**Task directions:** Each entry in the listing below should be returned precisely as it is.
··· Source records
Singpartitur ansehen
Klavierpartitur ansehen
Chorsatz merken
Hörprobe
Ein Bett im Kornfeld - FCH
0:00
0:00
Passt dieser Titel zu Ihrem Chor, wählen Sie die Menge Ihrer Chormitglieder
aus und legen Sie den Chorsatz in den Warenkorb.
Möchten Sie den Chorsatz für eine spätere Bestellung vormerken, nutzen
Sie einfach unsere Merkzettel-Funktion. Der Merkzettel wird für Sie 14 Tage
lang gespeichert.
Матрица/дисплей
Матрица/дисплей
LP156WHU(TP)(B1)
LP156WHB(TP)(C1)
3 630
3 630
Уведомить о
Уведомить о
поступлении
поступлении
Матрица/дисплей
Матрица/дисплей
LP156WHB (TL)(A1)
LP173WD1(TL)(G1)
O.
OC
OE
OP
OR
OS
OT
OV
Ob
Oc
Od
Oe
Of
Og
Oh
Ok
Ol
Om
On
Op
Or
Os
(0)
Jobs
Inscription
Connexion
······
**Exercise output:**
Singpartitur ansehen
Klavierpartitur ansehen
Chorsatz merken
Hörprobe
Ein Bett im Kornfeld - FCH
0:00
0:00
Passt dieser Titel zu Ihrem Chor, wählen Sie die Menge Ihrer Chormitglieder
aus und legen Sie den Chorsatz in den Warenkorb.
Möchten Sie den Chorsatz für eine spätere Bestellung vormerken, nutzen
Sie einfach unsere Merkzettel-Funktion. Der Merkzettel wird für Sie 14 Tage
lang gespeichert.
Матрица/дисплей
Матрица/дисплей
LP156WHU(TP)(B1)
LP156WHB(TP)(C1)
3 630
3 630
Уведомить о
Уведомить о
поступлении
поступлении
Матрица/дисплей
Матрица/дисплей
LP156WHB (TL)(A1)
LP173WD1(TL)(G1)
O.
OC
OE
OP
OR
OS
OT
OV
Ob
Oc
Od
Oe
Of
Og
Oh
Ok
Ol
Om
On
Op
Or
Os
(0)
Jobs
Inscription
Connexion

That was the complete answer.